→ **To do**
Using the records below, locate all lines containing "Mosaicum" and return them.

===== Supplied material

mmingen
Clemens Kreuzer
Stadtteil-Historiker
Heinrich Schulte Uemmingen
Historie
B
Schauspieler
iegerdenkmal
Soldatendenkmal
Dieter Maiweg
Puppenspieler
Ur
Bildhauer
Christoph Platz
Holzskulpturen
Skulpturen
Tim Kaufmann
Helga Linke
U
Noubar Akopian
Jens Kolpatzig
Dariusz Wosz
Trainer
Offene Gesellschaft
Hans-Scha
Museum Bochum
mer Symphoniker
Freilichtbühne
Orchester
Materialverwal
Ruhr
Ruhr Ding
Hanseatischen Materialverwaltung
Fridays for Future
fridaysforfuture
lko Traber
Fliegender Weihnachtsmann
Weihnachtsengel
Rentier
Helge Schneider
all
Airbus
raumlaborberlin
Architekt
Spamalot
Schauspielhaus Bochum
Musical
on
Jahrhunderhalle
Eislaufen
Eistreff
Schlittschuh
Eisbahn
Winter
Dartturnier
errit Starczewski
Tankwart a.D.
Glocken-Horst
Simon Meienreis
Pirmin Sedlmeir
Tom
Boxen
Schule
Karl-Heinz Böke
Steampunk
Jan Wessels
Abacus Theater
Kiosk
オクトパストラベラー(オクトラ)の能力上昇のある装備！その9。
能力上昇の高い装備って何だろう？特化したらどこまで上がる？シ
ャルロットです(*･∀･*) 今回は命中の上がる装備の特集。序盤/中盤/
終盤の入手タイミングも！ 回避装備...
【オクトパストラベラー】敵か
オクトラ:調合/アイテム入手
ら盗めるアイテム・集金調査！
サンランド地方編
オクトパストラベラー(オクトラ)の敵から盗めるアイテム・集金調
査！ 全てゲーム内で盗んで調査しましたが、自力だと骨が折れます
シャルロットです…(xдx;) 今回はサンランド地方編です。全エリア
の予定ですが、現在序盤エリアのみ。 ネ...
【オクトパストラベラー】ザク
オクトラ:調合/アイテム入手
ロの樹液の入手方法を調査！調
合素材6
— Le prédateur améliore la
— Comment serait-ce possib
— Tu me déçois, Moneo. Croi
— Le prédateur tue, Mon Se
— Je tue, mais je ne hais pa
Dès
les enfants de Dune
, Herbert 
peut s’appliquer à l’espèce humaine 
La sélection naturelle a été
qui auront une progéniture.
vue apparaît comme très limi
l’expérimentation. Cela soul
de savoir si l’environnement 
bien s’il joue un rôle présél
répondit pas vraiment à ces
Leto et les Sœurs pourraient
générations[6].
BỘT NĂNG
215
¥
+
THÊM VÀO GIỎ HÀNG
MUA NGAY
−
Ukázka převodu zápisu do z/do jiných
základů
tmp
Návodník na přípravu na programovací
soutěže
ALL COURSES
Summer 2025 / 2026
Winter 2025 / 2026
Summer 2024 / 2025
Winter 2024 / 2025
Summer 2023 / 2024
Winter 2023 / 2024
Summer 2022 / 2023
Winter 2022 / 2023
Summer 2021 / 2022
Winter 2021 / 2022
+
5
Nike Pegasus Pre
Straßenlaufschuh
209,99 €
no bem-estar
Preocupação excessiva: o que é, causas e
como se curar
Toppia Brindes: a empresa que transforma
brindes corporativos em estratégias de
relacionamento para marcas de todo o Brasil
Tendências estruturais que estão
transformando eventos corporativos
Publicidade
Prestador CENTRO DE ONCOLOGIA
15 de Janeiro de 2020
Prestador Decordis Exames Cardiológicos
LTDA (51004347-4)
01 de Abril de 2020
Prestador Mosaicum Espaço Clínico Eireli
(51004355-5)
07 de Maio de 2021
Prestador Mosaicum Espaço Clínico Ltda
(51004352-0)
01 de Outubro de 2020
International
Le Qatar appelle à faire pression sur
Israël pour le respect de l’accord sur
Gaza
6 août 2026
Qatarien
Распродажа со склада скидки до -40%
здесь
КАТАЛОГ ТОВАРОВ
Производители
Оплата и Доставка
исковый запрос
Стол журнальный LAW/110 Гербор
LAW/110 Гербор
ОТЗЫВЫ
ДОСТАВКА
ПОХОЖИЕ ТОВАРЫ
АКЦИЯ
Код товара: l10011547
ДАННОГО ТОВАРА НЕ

==========

→ **Written answer**
Prestador Mosaicum Espaço Clínico Eireli
Prestador Mosaicum Espaço Clínico Ltda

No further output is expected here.